Your stomach is a muscular hollow organ that’s part of your upper gastrointestinal tract. The food and beverages you consume travel from your mouth, down your esophagus to the stomach to be digested, using enzymes and digestive juices to break down the food into usable nutrients. Stomach (or gastric) cancer occurs when cells that make up the stomach, begin to grow out of control, and become malignant.
Stomach cancer tends to develop slowly over many years, beginning first with abnormal or precancerous changes in the cells of the stomach’s inner lining. The stomach wall is made of five layers of tissue, which include the:
- Mucosa.
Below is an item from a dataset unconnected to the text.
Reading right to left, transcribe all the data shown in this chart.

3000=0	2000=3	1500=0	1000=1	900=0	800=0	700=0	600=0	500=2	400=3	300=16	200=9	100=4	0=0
This is the innermost layer or lining of the stomach.
- Submucosa. This layer of connective tissue, blood vessels and nerve cells also contains lymph nodes and lymph vessels.
- Muscle layer. This middle layer of muscle tissue contracts to help move food through the stomach.
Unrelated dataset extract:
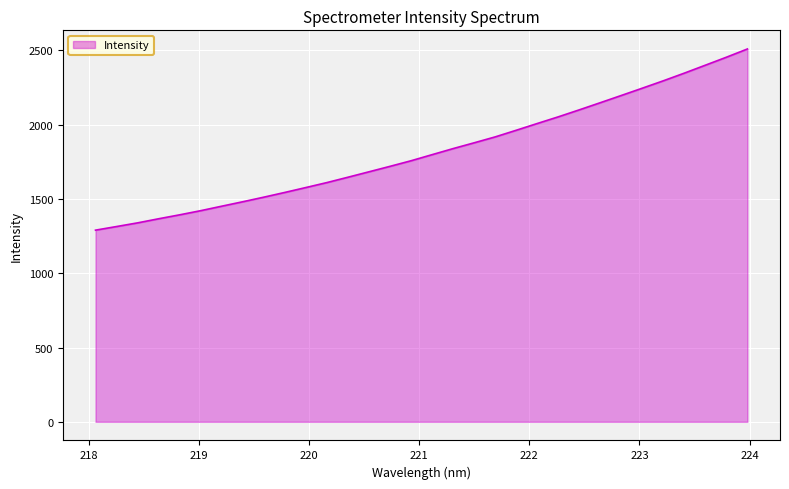

What is the greatest value displayed?

2509.7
- Subserosa. A layer of connective tissue helps to support the stomach’s outer layer, the serosa.
- Serosa. This outer covering of the stomach is made of membrane tissue and allows the stomach to move smoothly against other organs.
Most stomach cancers begin in the mucosa layer or stomach lining and grow outward through the other layers of the stomach wall. These layers, and how far the cancer has grown through them, become important in staging stomach cancer and determining the most treatment.
Types of stomach cancer
Several types of cancer can occur in the stomach, including:
- Adenocarcinoma. Most stomach cancers are adenocarcinomas, which begin in the cells that make up the stomach’s innermost lining or mucosa layer and produce mucus. Stomach adenocarcinomas are typically one of these two subtypes:
- Intestinal (most common)
- Diffuse (less common)
- Gastroesophageal junction cancer. The point where the esophagus joins the stomach is called the gastroesophageal junction (GEJ) or the esophagogastric junction (EGJ). Stomach cancer that begins in the upper portion of the stomach and crosses over this junction is often referred to as GE junction cancer. Cancers in this junction are typically treated as esophageal cancer and require specialized care from gastrointestinal surgeons and oncologists with expertise in esophageal and gastroesophageal junction cancer.
- Gastrointestinal stromal tumors. These rare tumors can occur anywhere in the gastrointestinal tract, but most often occur in the stomach. However, they arise from a different type of cell, have a different prognosis and need different treatment than other stomach cancers. Most are effectively treated by surgery alone, but some may need additional treatment from medical oncologists who specialize in sarcoma.
- Neuroendocrine tumors. Neuroendocrine tumors (NETs) are rare tumor types that arise from specialized neuroendocrine cells that function like nerve cells and hormone-producing cells. Neuroendocrine tumors can occur anywhere in the gastrointestinal tract, including the stomach, and require specialized expertise from surgeons and oncologists who treat a high volume of cases.